Было бы напрасно искать в мистическом анархизме одностороннего утверждения какого-либо эстетического принципа; но из существа дела явствует, что, с эстетической точки зрения, его стихия определяется как начало трагическое. С другой стороны, связь мистического анархизма с символизмом не случайна. Течение символизма естественно окрашивается в цвета мистического анархизма, будучи пронизано лучом соборности. Сверхиндивидуализм был, в лоне символизма, преодолением «искусства интимного», эрой «келейного творчества», «уединение» которого из внутреннего и сознательного стало только внешним и вынужденным.
Крушение формальной морали, ознаменовавшее собою судьбы индивидуализма в XIX в., раскрыло в культурном сознании динамическую и энергетическую ее природу и придало ей формально характер патетический. Мораль поведения стала моралью страстных устремлений духа. Мистический анархизм есть также патетика. Его пафос – пафос неприятия мира – есть Эрос Невозможного. Эта любовь к невозможному – принцип всей религиозной жажды, всей творческой фантазии, всех порывов и дерзновений, совершавшихся доныне под знаменем «Excelsior»[39]

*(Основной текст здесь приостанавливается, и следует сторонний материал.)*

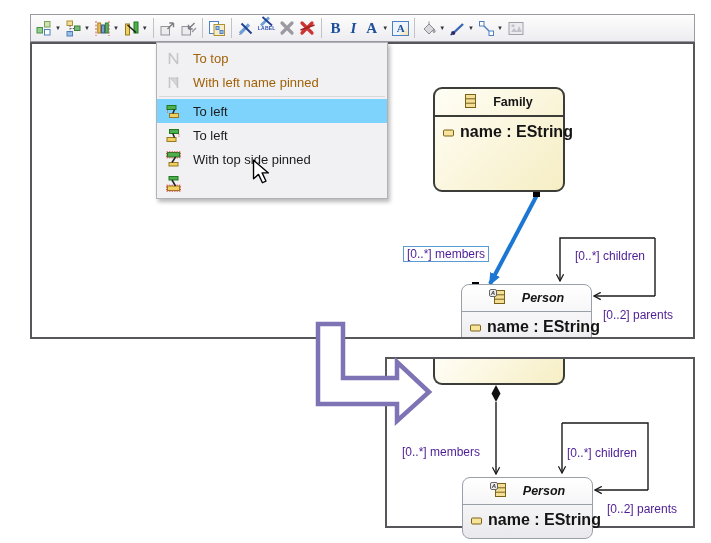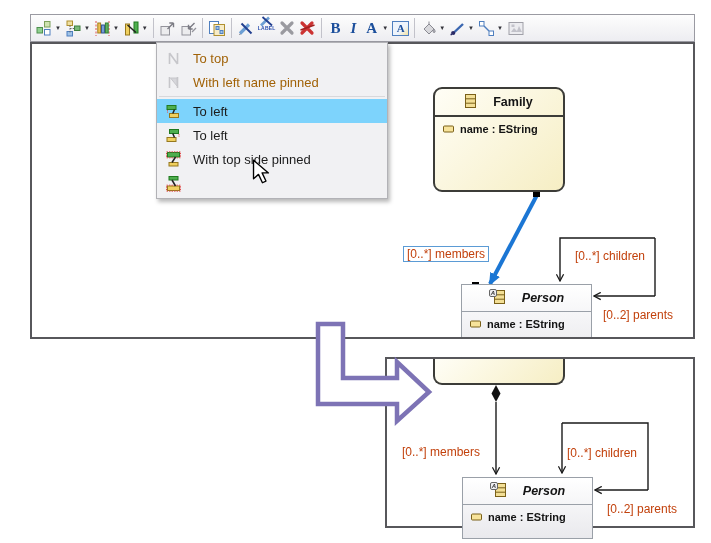--- a/index.html
+++ b/index.html
@@ -39,7 +39,7 @@
     font-size:12.5px; font-weight:bold; color:#141414; }
   .familybox .cb-head { border-bottom:2px solid #3c3c38; }
   .personbox .cb-head { border-bottom:1.5px solid #9aa0a8; font-style:italic; }
-  .cb-attr { display:flex; align-items:center; gap:6px; padding:6px 0 0 8px; font-size:11px; font-weight:bold; color:#141414; white-space:nowrap; }
+  .cb-attr { display:flex; align-items:center; gap:6px; padding:6px 0 0 8px; font-size:16px; font-weight:bold; color:#141414; white-space:nowrap; }
   .famfrag { position:absolute; left:46px; top:0; width:132px; height:26px; box-sizing:border-box;
     background:linear-gradient(135deg,#fffef6 0%,#f6eec4 100%);
     border:2px solid #3c3c38; border-top:none; border-radius:0 0 9px 9px; }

, – есть патетический принцип современной души. И тот не анархист, кто примиряется с иным, чем свобода безусловная; и не мистик, кто не знает, что то, что зовется «невозможным» на языке рационального сознания, «чудом» на языке сознания религиозного, имеет в его внутреннем Слове (оно же его Молчание) иное Имя, общее всему, что мудрецы прозревают как воистину сущее, как единую реальность мира.О веселом ремесле и умном веселии*
Ευυοήσας, ότι τόυ ποιητήυ δέοι, είπερ μέλλοι ποιητής είυαι, ποιείυ μύθους, άλχ ού λόγος[40]
Спор о назначении искусства – о том, оправдывается ли оно внутренне собою самим как «искусство для искусства» или же нуждается в оправдании жизнью как «искусство для жизни» – этот, провозглашаемый решенным и все же не решенный в глубине нашей души спор вовсе не занимал умы в те счастливые для художества времена, когда творчество было, так или иначе, совокупным творчеством художника-ремесленника и заказчиков, – выступали ли этими заказчиками как бы уполномоченные на то представители народных масс (напр., магистраты древних республик и архиепископы средневековой церкви) или самочинные выразители вкусов и потребностей времени (каковы Медичи) – зачинатели, поднявшиеся из толпы, но ей еще родные по духу, или же владыки толпы, не утратившие связи с нею в самом господстве своем над нею и прочно обеспечившие себе ее подражательное подчинение (как Людовик XIV).
Ибо художник истинный – и поскольку художник (artifex, τεχυίης, δημιουργός) – есть ремесленник, и психология его, прежде всего, психология ремесленника; он нуждается в заказе не только вещественно, но и морально, гордится заказом и, если провозглашает о себе подчас, что «царь» и, как таковой, «живет один», – то лишь потому, что сердится на неудовлетворенных его делом или не идущих к нему заказчиков; а когда внушает себе: «Ты сам свой высший суд», – то лишь повторяет старинные бутады самоуверенных и непокладливых мастеров, вроде Микель-Анджело Буонарроти или упрямца Бенвенуто Челлини, который также запирался порой, отказавшись от сбыта, в свою мастерскую золотых дел мастера – «усовершенствовать плоды любимых дум».
Самовозвеличение художника – естественное противодействие таланта, всегда прозорливого и к себе взыскательного, непризнанию близоруких и высокомерных оценщиков и косной неподатливости потребителей и – как такое противодействие – знакомо нам во все эпохи искусства. Но впервые, быть может, горечь сознания практической ненужности творчества, тоска по реальному стимулу окрыляющего вдохновение заказа мы наблюдаем при дворах меценатов, где какой-нибудь Торквато Тассо оценивается как бы по доверию и не имеет никакой действительной нужды, помимо обязательства, налагаемого этим доверием, – торопить завершение своей многообещающей эпопеи.
Когда отпал религиозный импульс к художественной деятельности, столь сильный в средние века, художник, без определенного и срочного заказа, оказался индивидуалистом и поспешил изобрести индивидуализм. Что заставляет Петрарку так преувеличивать значение филологической своей эрудиции и латинских поэм, в ущерб значению своей бессмертной и национальной лирики, если не тайная мысль об интимности и, следовательно, ненужности тех любовных канцон и сонетов, которые Данте бросал некогда приятелям, а те отдавали улице?